INDIANAPOLIS — A bill passed the Indiana Senate which would ban books from schools considered “inappropriate” to minors.

Senate Bill 12 requires each school corporation or charter school to publish a list of each book available in their library online and in a physical copy for parents or guardians of students.

If a parent thinks any book is inappropriate, they can submit a complaint. An appeals committee made of the school principle, a parent/guardian, and a librarian at the school will then decide if the complaint is valid. Then, they can either remove the book entirely, move it to an age-appropriate section of the library, or deny the complaint.

Another section of the bill amends a prosecution defense to obscenity that can protect schools if students see inappropriate materials for a legitimate educational purpose.

Senate Bill 12 removes schools from having that defense, but gives it to colleges and universities. However, it limits the scope to only legitimate scientific purposes instead of educational.

State senators took to the stage to testify Tuesday, arguing over what can be considered inappropriate.

Republican Sen. Scott Baldwin argued that it protects students from obscene materials in schools.

“You can take something that would be illegal to hand to a child on the street,” Sen. Baldwin said, “…But if I was in a school building, or in a library, it would be illegal. And that’s what this bill is trying to do, it’s trying to correct that loophole.

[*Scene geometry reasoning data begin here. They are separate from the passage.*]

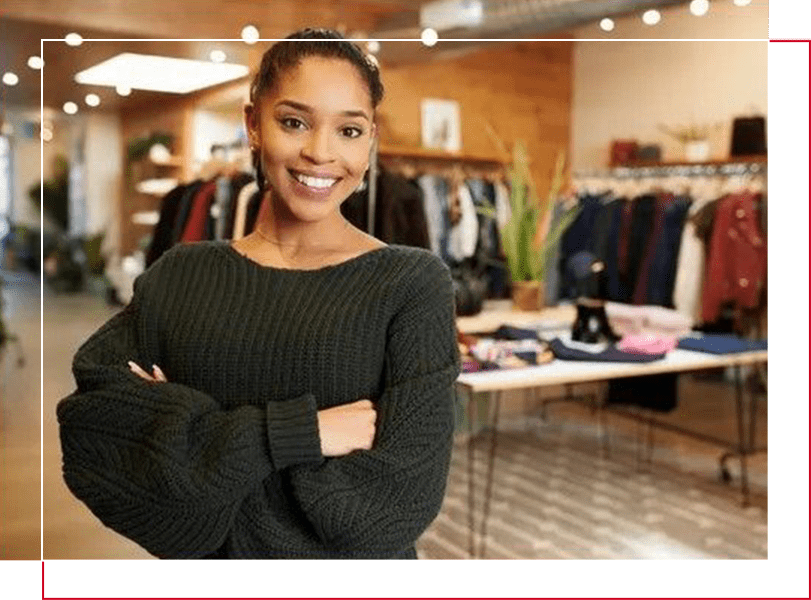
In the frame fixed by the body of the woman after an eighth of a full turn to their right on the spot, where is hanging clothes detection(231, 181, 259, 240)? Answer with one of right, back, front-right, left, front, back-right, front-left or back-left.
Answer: back-right

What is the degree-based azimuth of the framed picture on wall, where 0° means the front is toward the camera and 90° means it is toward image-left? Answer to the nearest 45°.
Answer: approximately 0°

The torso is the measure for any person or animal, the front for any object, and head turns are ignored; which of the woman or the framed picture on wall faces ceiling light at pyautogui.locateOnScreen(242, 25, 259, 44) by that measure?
the framed picture on wall

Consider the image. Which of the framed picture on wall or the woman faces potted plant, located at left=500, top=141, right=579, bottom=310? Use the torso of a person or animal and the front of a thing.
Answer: the framed picture on wall

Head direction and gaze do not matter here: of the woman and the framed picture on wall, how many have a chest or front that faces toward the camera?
2

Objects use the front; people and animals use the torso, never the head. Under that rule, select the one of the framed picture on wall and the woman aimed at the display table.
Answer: the framed picture on wall

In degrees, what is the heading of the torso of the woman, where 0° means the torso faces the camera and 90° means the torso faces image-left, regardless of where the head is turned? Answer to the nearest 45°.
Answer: approximately 0°

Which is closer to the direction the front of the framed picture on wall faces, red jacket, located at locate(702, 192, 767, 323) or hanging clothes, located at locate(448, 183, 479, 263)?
the hanging clothes
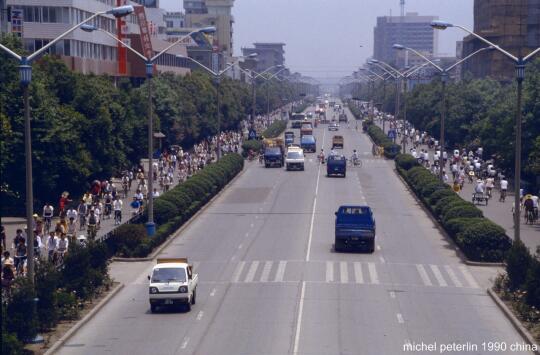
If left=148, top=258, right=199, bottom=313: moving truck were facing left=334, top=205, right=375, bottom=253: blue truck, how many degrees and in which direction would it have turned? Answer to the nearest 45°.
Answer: approximately 135° to its left

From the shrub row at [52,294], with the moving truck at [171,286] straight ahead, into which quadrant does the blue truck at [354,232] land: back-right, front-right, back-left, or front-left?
front-left

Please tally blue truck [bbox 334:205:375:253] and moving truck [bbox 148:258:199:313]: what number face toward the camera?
1

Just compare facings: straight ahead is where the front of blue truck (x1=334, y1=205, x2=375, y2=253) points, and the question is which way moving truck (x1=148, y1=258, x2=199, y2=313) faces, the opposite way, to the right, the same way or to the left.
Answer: the opposite way

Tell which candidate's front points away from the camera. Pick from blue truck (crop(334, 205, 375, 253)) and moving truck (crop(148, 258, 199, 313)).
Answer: the blue truck

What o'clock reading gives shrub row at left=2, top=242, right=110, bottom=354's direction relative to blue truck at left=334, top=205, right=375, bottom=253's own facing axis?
The shrub row is roughly at 7 o'clock from the blue truck.

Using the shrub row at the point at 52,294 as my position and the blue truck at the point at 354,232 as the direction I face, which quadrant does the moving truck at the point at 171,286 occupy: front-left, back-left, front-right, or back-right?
front-right

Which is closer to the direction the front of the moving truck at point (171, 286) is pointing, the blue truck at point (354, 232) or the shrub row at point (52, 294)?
the shrub row

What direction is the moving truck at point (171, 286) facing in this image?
toward the camera

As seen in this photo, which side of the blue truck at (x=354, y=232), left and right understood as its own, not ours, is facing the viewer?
back
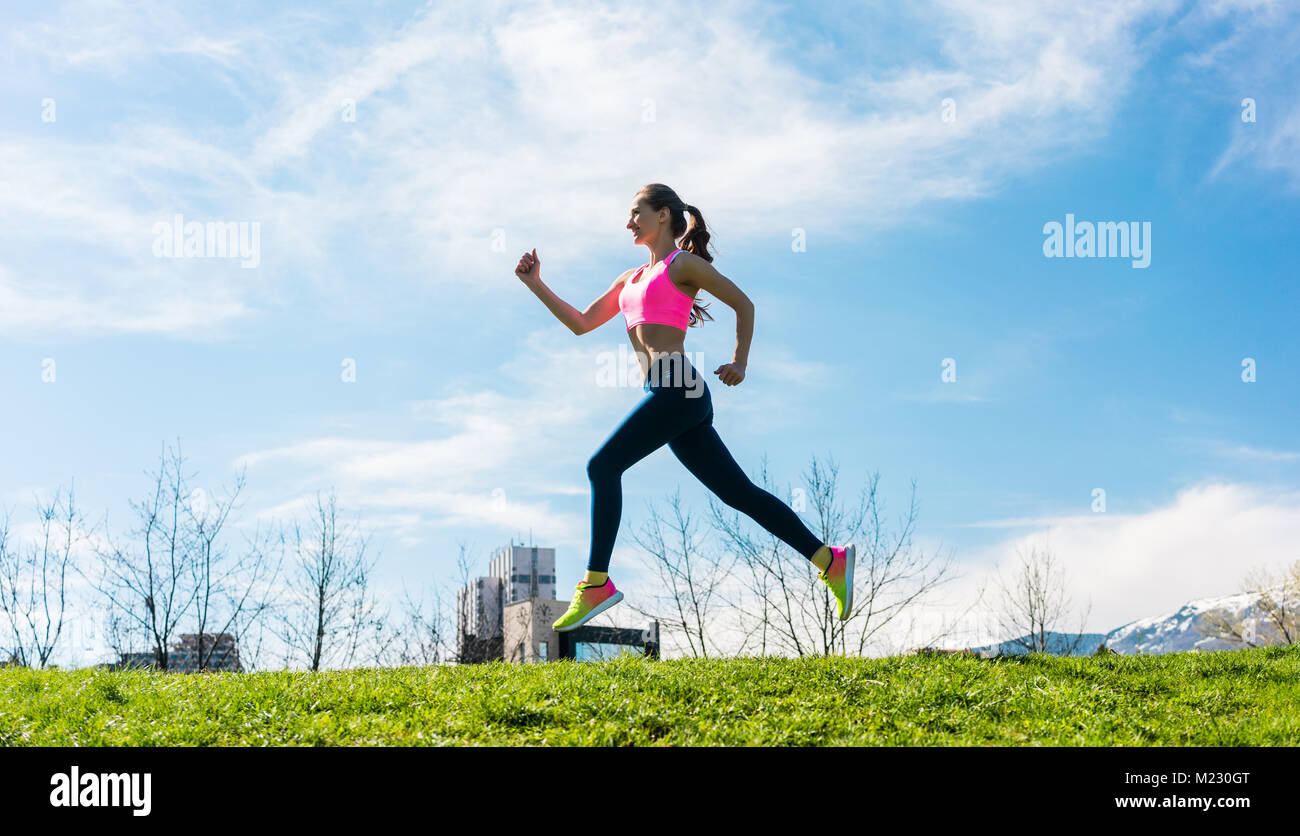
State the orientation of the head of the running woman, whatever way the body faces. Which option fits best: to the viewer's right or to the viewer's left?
to the viewer's left

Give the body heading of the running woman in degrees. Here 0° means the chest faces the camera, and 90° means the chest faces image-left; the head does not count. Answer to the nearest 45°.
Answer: approximately 90°

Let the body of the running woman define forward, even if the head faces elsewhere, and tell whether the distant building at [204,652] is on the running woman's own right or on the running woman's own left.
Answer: on the running woman's own right
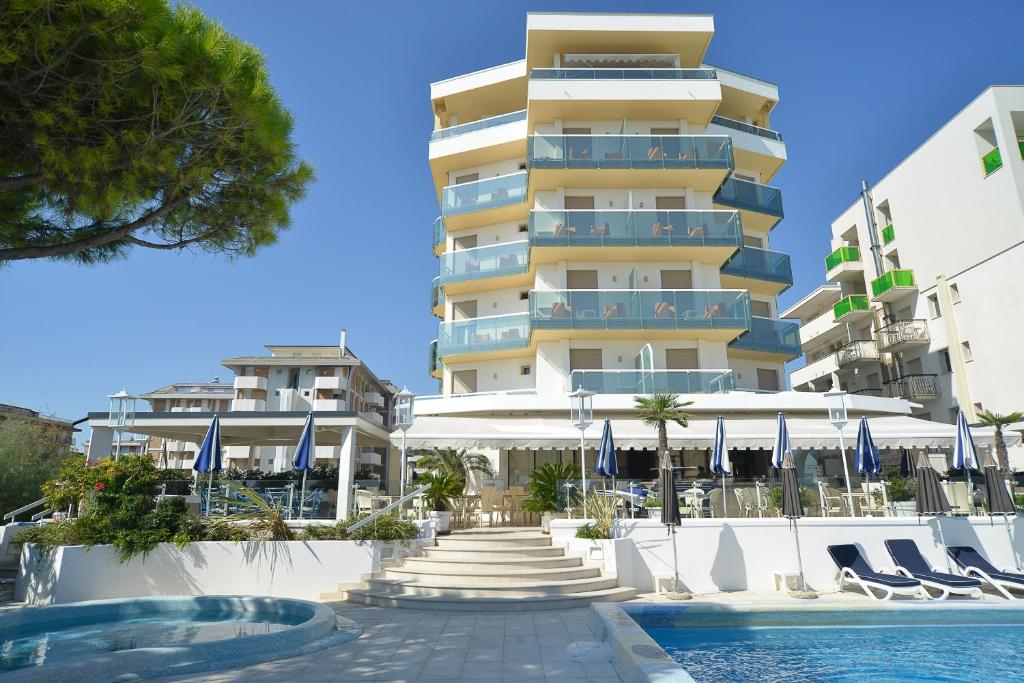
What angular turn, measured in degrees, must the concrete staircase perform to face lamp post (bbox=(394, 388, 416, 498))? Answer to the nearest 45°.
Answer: approximately 135° to its right

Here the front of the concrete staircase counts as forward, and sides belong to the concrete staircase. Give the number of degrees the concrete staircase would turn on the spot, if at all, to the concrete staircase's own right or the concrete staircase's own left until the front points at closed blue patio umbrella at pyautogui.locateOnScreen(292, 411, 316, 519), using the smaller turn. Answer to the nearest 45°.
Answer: approximately 90° to the concrete staircase's own right

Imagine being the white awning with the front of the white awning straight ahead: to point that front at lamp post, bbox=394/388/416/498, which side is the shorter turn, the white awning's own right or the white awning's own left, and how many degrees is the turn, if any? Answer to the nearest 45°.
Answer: approximately 45° to the white awning's own right

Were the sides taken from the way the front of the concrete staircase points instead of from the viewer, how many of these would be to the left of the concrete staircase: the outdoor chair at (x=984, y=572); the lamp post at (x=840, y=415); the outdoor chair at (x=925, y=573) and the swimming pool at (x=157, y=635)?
3

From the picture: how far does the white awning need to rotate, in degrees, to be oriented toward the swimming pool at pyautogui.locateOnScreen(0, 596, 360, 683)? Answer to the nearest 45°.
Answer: approximately 45° to its right

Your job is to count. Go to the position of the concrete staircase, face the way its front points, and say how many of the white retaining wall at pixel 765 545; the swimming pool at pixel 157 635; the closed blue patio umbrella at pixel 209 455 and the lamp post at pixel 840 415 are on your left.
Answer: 2

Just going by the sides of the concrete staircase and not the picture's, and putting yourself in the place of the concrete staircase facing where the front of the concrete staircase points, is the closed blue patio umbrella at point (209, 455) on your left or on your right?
on your right

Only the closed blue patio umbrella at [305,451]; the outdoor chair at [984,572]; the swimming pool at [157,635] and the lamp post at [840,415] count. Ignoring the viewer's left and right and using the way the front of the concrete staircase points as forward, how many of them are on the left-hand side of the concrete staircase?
2

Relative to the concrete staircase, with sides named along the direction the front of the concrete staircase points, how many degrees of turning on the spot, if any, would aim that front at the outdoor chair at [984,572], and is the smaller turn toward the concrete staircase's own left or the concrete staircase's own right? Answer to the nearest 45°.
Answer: approximately 90° to the concrete staircase's own left

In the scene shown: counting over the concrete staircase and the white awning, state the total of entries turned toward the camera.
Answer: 2

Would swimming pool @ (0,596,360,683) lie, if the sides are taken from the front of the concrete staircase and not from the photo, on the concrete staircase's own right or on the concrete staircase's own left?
on the concrete staircase's own right

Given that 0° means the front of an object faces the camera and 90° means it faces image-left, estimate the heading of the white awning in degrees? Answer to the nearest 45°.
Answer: approximately 0°
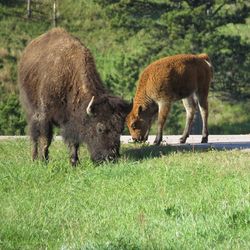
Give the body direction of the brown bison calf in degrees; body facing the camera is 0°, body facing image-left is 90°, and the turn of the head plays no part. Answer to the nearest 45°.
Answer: approximately 90°

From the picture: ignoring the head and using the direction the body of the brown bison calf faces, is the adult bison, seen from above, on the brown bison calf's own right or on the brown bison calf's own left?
on the brown bison calf's own left

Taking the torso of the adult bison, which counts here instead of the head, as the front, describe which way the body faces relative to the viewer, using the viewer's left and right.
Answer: facing the viewer and to the right of the viewer

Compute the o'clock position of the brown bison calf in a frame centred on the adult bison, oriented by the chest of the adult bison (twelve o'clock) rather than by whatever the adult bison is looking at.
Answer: The brown bison calf is roughly at 9 o'clock from the adult bison.

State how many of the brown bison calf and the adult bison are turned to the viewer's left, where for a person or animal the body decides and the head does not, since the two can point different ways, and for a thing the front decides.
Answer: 1
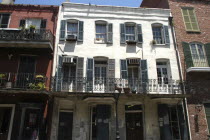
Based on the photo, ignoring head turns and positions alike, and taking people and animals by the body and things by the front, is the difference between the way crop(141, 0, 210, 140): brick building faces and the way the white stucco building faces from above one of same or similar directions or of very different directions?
same or similar directions

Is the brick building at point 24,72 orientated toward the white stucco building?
no

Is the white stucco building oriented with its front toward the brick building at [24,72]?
no

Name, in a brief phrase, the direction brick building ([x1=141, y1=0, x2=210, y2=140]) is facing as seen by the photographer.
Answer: facing the viewer

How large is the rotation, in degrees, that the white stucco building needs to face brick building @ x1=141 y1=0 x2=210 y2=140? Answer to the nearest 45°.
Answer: approximately 90° to its left

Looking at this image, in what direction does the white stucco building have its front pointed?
toward the camera

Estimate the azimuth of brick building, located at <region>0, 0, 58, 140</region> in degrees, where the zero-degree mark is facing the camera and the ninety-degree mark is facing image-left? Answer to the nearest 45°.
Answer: approximately 0°

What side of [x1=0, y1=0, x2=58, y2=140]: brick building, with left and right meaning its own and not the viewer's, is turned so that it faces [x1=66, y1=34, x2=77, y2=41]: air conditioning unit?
left

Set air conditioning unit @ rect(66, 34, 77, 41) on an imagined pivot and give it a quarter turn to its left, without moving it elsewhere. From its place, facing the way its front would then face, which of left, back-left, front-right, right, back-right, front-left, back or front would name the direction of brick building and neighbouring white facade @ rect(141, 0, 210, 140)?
front

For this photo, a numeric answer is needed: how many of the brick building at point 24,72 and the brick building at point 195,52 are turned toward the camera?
2

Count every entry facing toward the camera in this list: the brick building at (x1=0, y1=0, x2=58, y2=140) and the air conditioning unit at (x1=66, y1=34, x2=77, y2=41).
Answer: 2

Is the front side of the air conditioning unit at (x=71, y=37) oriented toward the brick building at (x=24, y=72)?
no

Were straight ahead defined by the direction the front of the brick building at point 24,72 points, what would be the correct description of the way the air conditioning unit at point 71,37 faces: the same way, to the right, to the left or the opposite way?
the same way

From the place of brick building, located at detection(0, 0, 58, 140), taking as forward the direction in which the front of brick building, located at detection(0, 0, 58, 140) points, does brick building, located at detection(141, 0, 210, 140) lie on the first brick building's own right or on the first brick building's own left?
on the first brick building's own left
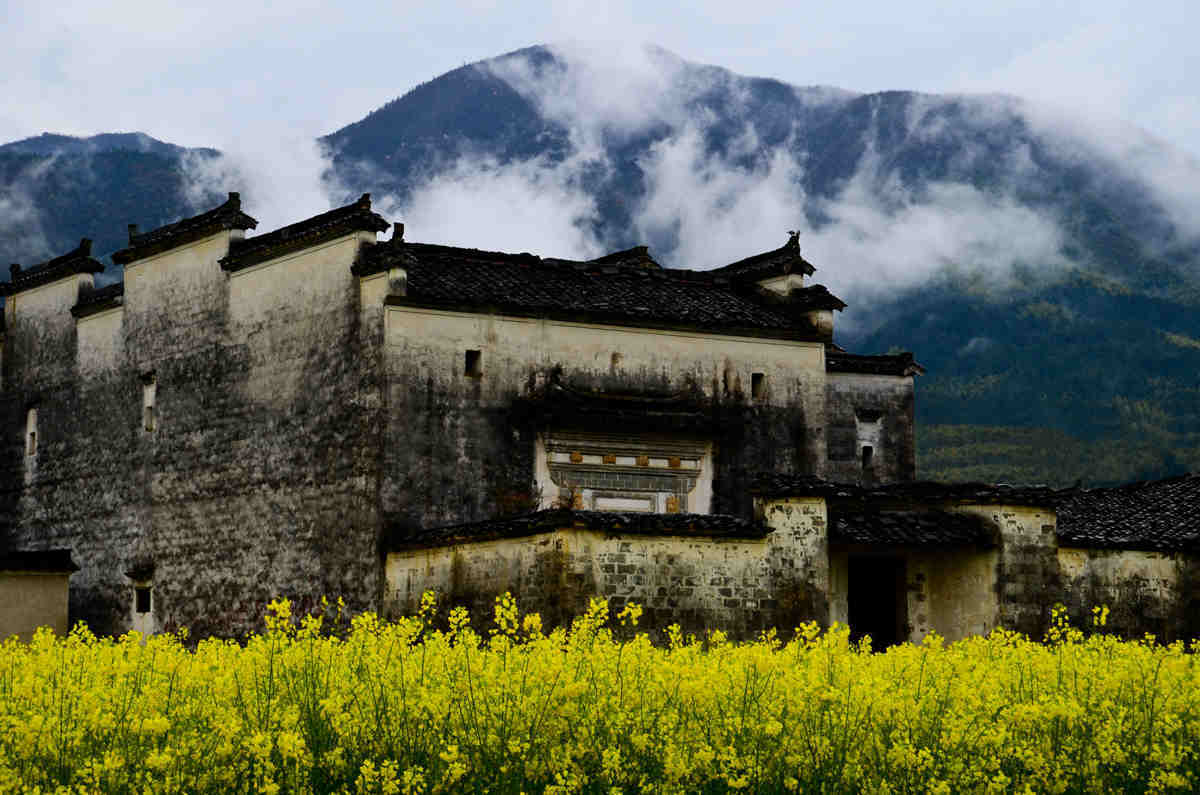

Not that we’re indicting libraries or coming after libraries in any shape or form.”

But two Democrats spoke that the language is vague. Who gets to decide what is and what isn’t appropriate?

“We’re talking about inappropriate material. Nobody in this chamber is probably going to agree as to the specific line for which inappropriate is,” said Sen. Rodney Pol.

He worries that the law could be abused, “You’re going to have folks that go on crusades – community to community – saying, ‘Hey, we got this book banned over here. We want you to pull it off the shelves over here.'”

Then Sen. Andrea Hunley raised the issue to a specific book that covers the transatlantic slave trade, but also contains an illustration of partial nudity and a forced kiss.

“I would argue about taking it in full context. I think that if we look at this book as a whole, it has value. But again, a parent may not see it that way. A parent may see this as truly obscene.”

Senate bill 12 was passed with a vote of 37 to 12. It now moves to the Indiana House to be voted on.